**CHALLENGES**
• A. From the betta art thread, reproduce the part that opens with the words containing "Goldi thanks for" and closes with "peta before. Lol.".
• B. In the betta art thread, what will betta lover1507 have to use for Goldibug's drawing, and why?

**QUOTED TEXT**
# Betta art (free) only 5



## betta lover1507 (Aug 6, 2011)

I feel like i need to sharpen my skills on drawing betta's again so am back, but am going to only do 5 :lol: they will be black and white, and on paper. It would be realistic as well. Sometimes it will take a while because i'll have my busy days, and i haven't been very active as usual (personal thing) *FIRST COME, FIRST SERVE*
Here's an example of my art i did before:








Also i'll be doing a list:
1.
2.
3.
4. 
5.


----------



## Mo (Mar 15, 2012)

Can you do this male


----------



## betta lover1507 (Aug 6, 2011)

Of course
List:
1. Mo
2.
3.
4.
5.


----------



## Spazzfish (Feb 12, 2012)

thats pretty good! Could you do this boy? He is not mine *yet*


----------



## FishyFishy89 (Jul 3, 2011)

Very pretty!
I'd love one on Spike


----------



## betta lover1507 (Aug 6, 2011)

hehe, okay then
List:
1. Mo
2. Spazzfish
3. FishyFishy89
4.
5.


----------



## TuckerLove (Jun 10, 2012)

Can you do my lovely Franklin <3

























If you need better pictures I can get some


----------



## betta lover1507 (Aug 6, 2011)

Am done for tonight, i hope you like it Mo :








i used flash


----------



## betta lover1507 (Aug 6, 2011)

Okay then
List:
1. Mo DONE
2. Spazzfish
3. FishyFishy89
4. TuckerLove
5.


----------



## Goldibug (Jun 29, 2012)

I'd love if you could do one of Neptune! He's the guy in my avatar. I'll try to get a better shot of him though. His tail is now fully healed.


----------



## betta lover1507 (Aug 6, 2011)

*FILLED!!!
*List:
1. Mo DONE
2. Spazzfish
3. FishyFishy89
4. TuckerLove
5. Goldibug


----------



## FishyFishy89 (Jul 3, 2011)

Wow. Mo's fishy is pretty. I love that you also took the time to add scales. I wouldn't go that far xD


----------



## betta lover1507 (Aug 6, 2011)

thanks, Spazz fish is almost done


----------



## betta lover1507 (Aug 6, 2011)

Here some more (almost done with all)
Spazzfish:








FishyFishy89:








TuckerLove:








GoldiBug i'll start on yours soon


----------



## Goldibug (Jun 29, 2012)

Sounds good  This is still the best pic I have of Neptune. All the others want to come out blurred :/


----------



## FishyFishy89 (Jul 3, 2011)

So neat!
i'd loose patience with the scales/rays xD
TYVM!


----------



## betta lover1507 (Aug 6, 2011)

Goldi thanks for inlarging the photo, i'll probably have it up tomorrow. and your welcome fishyfishy89


----------



## TuckerLove (Jun 10, 2012)

Lovely! Thanks so much. Never had a hand drawn picture of one of my peta before. Lol.


----------



## betta lover1507 (Aug 6, 2011)

sadly i lost my ol'great pencil D: so i'll have to use pen for Goldibug's


----------



## Goldibug (Jun 29, 2012)

That is completely alright  I love your work and am excited to see how it turns out regardless of what materials you use. Have you started it yet? If not I finally got this pic of Neptune that I like even more. If you have already started then don't worry about it because I still like the first pic I gave you


----------



## betta lover1507 (Aug 6, 2011)

**DATASET**
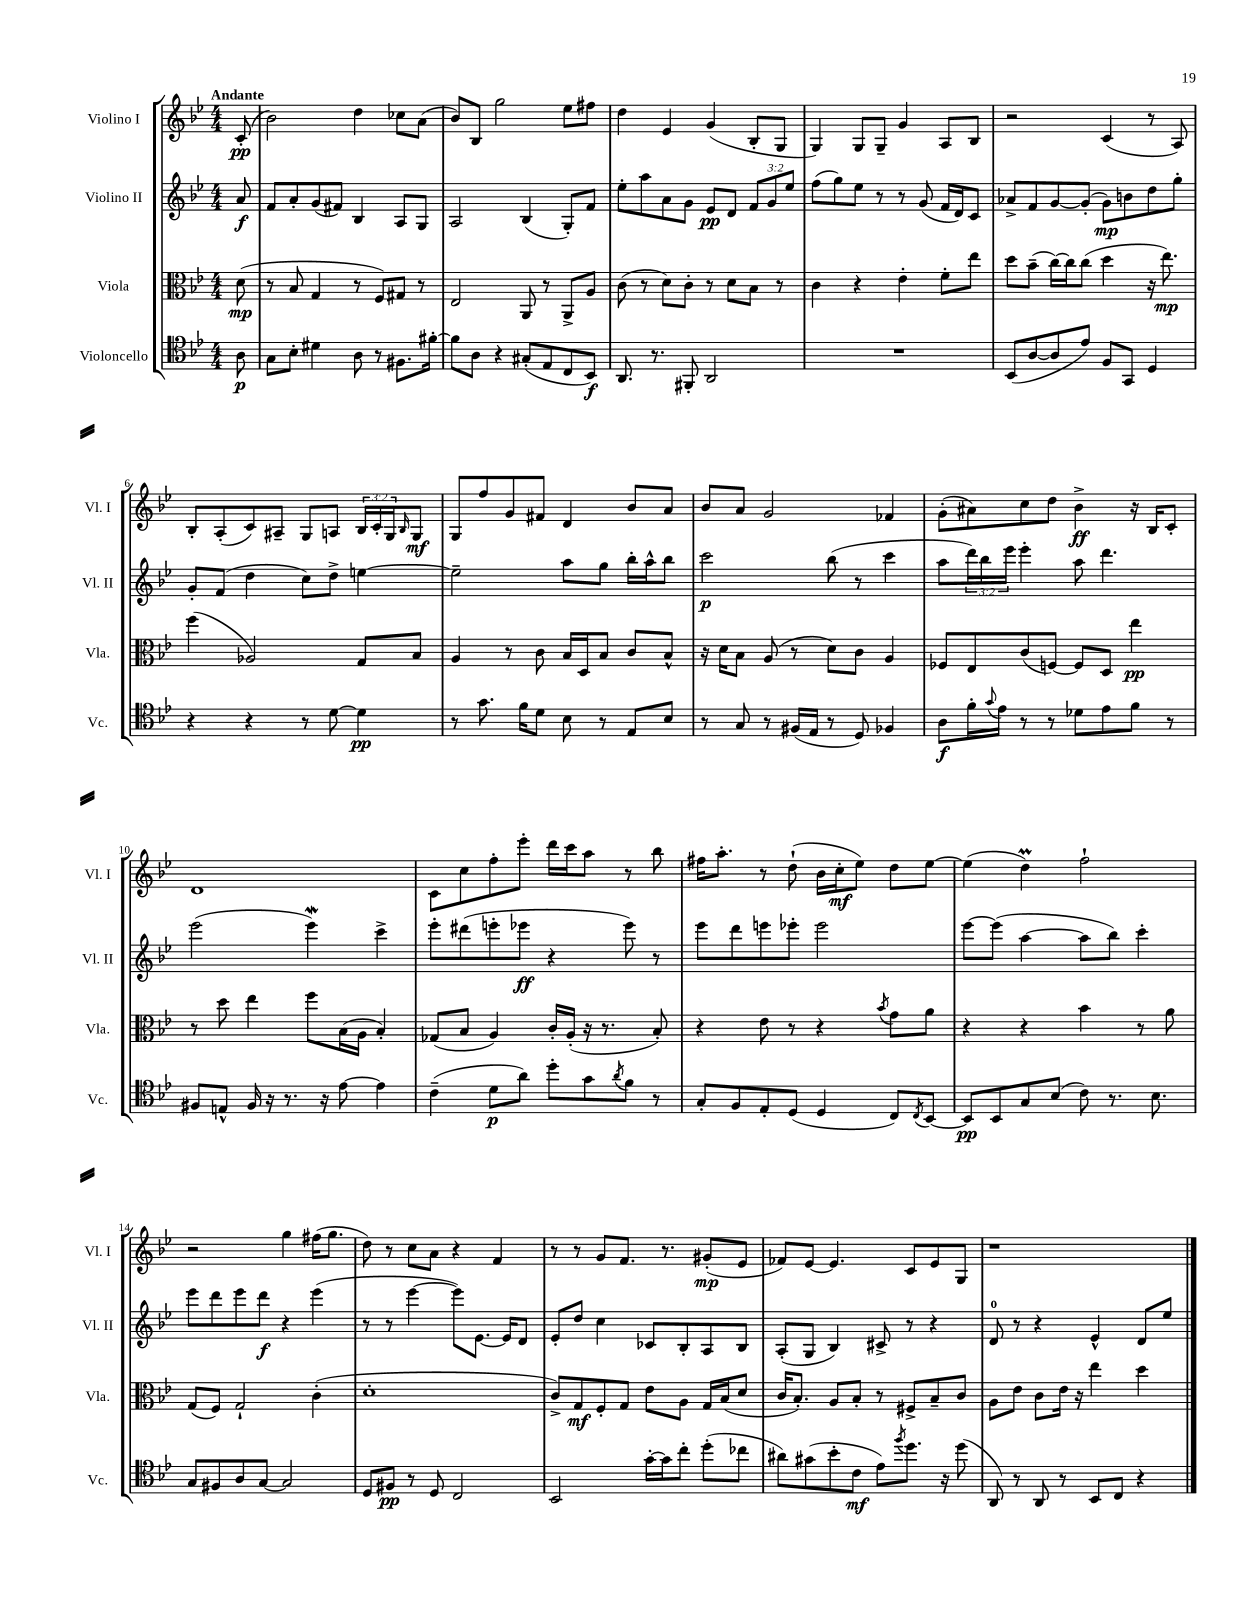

**kern	**kern	**kern	**kern
*staff4	*staff3	*staff2	*staff1
*clefC4	*clefC3	*clefG2	*clefG2
*k[b-e-]	*k[b-e-]	*k[b-e-]	*k[b-e-]
*M4/4	*M4/4	*M4/4	*M4/4
8A	(8d	8a	(8c'
=	=	=	=
8G	8r	8f	2b-)
8B-'	8B-	8a'	.
4d#	4G	(8g	.
.	.	8f#)	.
8A	8r	4B-	4dd
8r	8F)	.	.
8.F#	8G#	8A	8cc-
.	8r	8G	(8a
[16f#'	.	.	.
=	=	=	=
8f#]	2E-	2A	8b-)
8A	.	.	8B-
4r	.	.	2gg
(8G#'	8AA	(4B-	.
8E-	8r	.	.
8C	8AA^	8G')	8ee-
8BB-)	8A	8f	8ff#
=	=	=	=
8.AA	(8c	8ee-'	4dd
.	8r	8aa	.
8.r	.	.	.
.	8d)	8a	4e-
8FF#'	8c'	8g	.
2AA	8r	8e-	(4g
.	8d	8d	.
.	8B-	12f	8B-'
.	.	12g	.
.	8r	.	8G
.	.	12ee-	.
=	=	=	=
1r	4c	(8ff	4G)
.	.	8gg)	.
.	4r	8ee-	8G
.	.	8r	8G~
.	4e-'	8r	4g
.	.	(8g	.
.	8f'	16f	8A
.	.	16d)	.
.	8ee-	8c	8B-
=	=	=	=
(8BB-	8dd	8a-^	2r
[8A	(8b-~	8f	.
8A]	[16cc)	[8g	.
.	16cc]	.	.
8e-)	(8cc	(8g']	.
8F	4dd	8g)	(4c
8GG	.	8b	.
4D	16r	8dd	8r
.	8.ee-)	.	.
.	.	8gg'	8A)
=	=	=	=
4r	(4ff	8g'	8B-'
.	.	(8f	(8A'
4r	2A-)	4dd	8c)
.	.	.	8A#~
8r	.	8cc)	8G
[8d	.	8dd^	8A
4d]	8G	[4ee	24B-
.	.	.	24c'
.	.	.	24G
.	.	.	16qqB-
.	8B-	.	8G
=	=	=	=
8r	4A	2ee~]	8G
8.g	.	.	8ff
.	8r	.	8g
16f	.	.	.
8d	8c	.	8f#
8B-	16B-	8aa	4d
.	16D	.	.
8r	8B-	8gg	.
8E-	8c	16bb-'	8b-
.	.	16aa^^	.
8B-	8B-^^	8bb-	8a
=	=	=	=
8r	16r	2ccc	8b-
.	16d	.	.
8G	8B-	.	8a
8r	(8A	.	2g
(16F#	8r	.	.
16E-	.	.	.
8r	8d)	(8bb-	.
8D)	8c	8r	.
4F-	4A	4ccc	4f-
=	=	=	=
8A	8F-	8aa	(8g'
16f'	8E-	24ddd)	8a#)
.	.	24bb-	.
8qqg	.	.	.
16e-	.	.	.
.	.	24eee-	.
8r	(8c	4eee-'	8cc
8r	[8F)	.	8dd
8d-	8F]	8aa	4b-^
8e-	8D	4.ddd	.
8f	4ee-	.	16r
.	.	.	16B-
8r	.	.	8c'
=	=	=	=
8F#	8r	(2eee-	1d
8E^^	8dd	.	.
16F#	4ee-	.	.
16r	.	.	.
8.r	.	.	.
.	8ff	4eee-)	.
16r	.	.	.
[8e-	(16B-	.	.
.	16A	.	.
4e-]	4B-')	4ccc^	.
=	=	=	=
(4c~	(8G-	8eee-'	8c
.	8B-	(8ddd#	8cc
8d	4A)	8eee'	8ff'
8a)	.	8eee-	8eee-'
8dd'	16c'	4r	16ddd
.	(16A'	.	16ccc
8g	16r	.	8aa
.	8.r	.	.
8qa	.	.	.
8f	.	8eee-)	8r
8r	8B-')	8r	8bb-
=	=	=	=
8G'	4r	8eee-	16ff#
.	.	.	8.aa'
8F	.	8ddd	.
8E-'	8e-	8eee	8r
(8D	8r	8eee-'	(8dd`
4D	4r	2eee-	16b-
.	.	.	16cc'
.	.	.	8ee-)
.	8qb-	.	.
8C)	8g	.	8dd
8qC	.	.	.
[8BB-	8a	.	[8ee-
=	=	=	=
8BB-]	4r	[8eee-	(4ee-]
8BB-	.	(8eee-]	.
8G	4r	[4aa	4dd)
(8B-	.	.	.
8c)	4b-	8aa]	2ff`
8.r	.	8bb-)	.
.	8r	4ccc'	.
8.B-	.	.	.
.	8a	.	.
=	=	=	=
8G	(8G	8eee-	2r
8F#	8F)	8ddd	.
8A	2G`	8eee-	.
[8G	.	8ddd	.
2G]	.	4r	4gg
.	(4c'	(4eee-	(16ff#
.	.	.	8.gg
=	=	=	=
8D	1d'	8r	8dd)
8F#	.	8r	8r
8r	.	[4eee-	8cc
8D	.	.	8a
2C	.	8eee-])	4r
.	.	[8.e-	.
.	.	.	4f
.	.	16e-]	.
.	.	8d	.
=	=	=	=
2BB-	8c^)	8e-'	8r
.	8G	8dd	8r
.	8F'	4cc	8g
.	8G	.	8.f
[16g'	8e-	8c-	.
16g]	.	.	8.r
8cc'	8A	8B-'	.
(8dd'	16G	8A	(8g#'
.	(16B-	.	.
8cc-	8d	8B-	8e-
=	=	=	=
8a#)	16c	(8A'	8f-)
.	8.B-')	.	.
(8g#	.	8G	[8e-
8b-'	8A	4B-)	4.e-]
8c	8B-'	.	.
8e-)	8r	8c#^	.
8qff	.	.	.
8.dd	8F#^	8r	8c
.	8B-~	4r	8e-
16r	.	.	.
(8dd	8c	.	8G
=	=	=	=
8AA)	8A	8d	1r
8r	8e-	8r	.
8AA	8c	4r	.
8r	16e-	.	.
.	16r	.	.
8BB-	4ee-	4e-^^	.
8C	.	.	.
4r	4dd	8d	.
.	.	8ee-	.
==	==	==	==
*-	*-	*-	*-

**TASK ANSWERS**
• A.
Goldi thanks for inlarging the photo, i'll probably have it up tomorrow. and your welcome fishyfishy89


----------



## TuckerLove (Jun 10, 2012)

Lovely! Thanks so much. Never had a hand drawn picture of one of my peta before. Lol.

• B. A pen, because betta lover1507 lost their pencil.